(Saved entries)
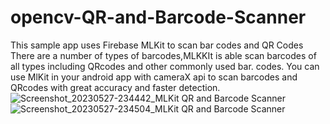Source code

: # opencv-QR-and-Barcode-Scanner

This sample app uses Firebase MLKit to scan 
bar codes and QR Codes There are a number 
of types of barcodes,MLKKIt is able scan 
barcodes of all types including QRcodes 
and other commonly used bar. codes. 
You can use MlKit in your android app with 
cameraX api to scan barcodes and QRcodes 
with great accuracy and faster detection.
![Screenshot_20230527-234442_MLKit QR and Barcode Scanner](https://github.com/khurshiddev/opencv-android-document-scanner/assets/92572647/afb8638d-8167-4eb8-b056-f0efb389bb90)
![Screenshot_20230527-234504_MLKit QR and Barcode Scanner](https://github.com/khurshiddev/opencv-android-document-scanner/assets/92572647/09522413-25d7-4f59-a0b6-35f986cab224)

→ Task requirements
Quote every item above verbatim, line for line, and leave out the pictures.

→ Solution to this exercise
Source code

: # opencv-QR-and-Barcode-Scanner

This sample app uses Firebase MLKit to scan 
bar codes and QR Codes There are a number 
of types of barcodes,MLKKIt is able scan 
barcodes of all types including QRcodes 
and other commonly used bar. codes. 
You can use MlKit in your android app with 
cameraX api to scan barcodes and QRcodes 
with great accuracy and faster detection.
![Screenshot_20230527-234442_MLKit QR and Barcode Scanner](https://github.com/khurshiddev/opencv-android-document-scanner/assets/92572647/afb8638d-8167-4eb8-b056-f0efb389bb90)
![Screenshot_20230527-234504_MLKit QR and Barcode Scanner](https://github.com/khurshiddev/opencv-android-document-scanner/assets/92572647/09522413-25d7-4f59-a0b6-35f986cab224)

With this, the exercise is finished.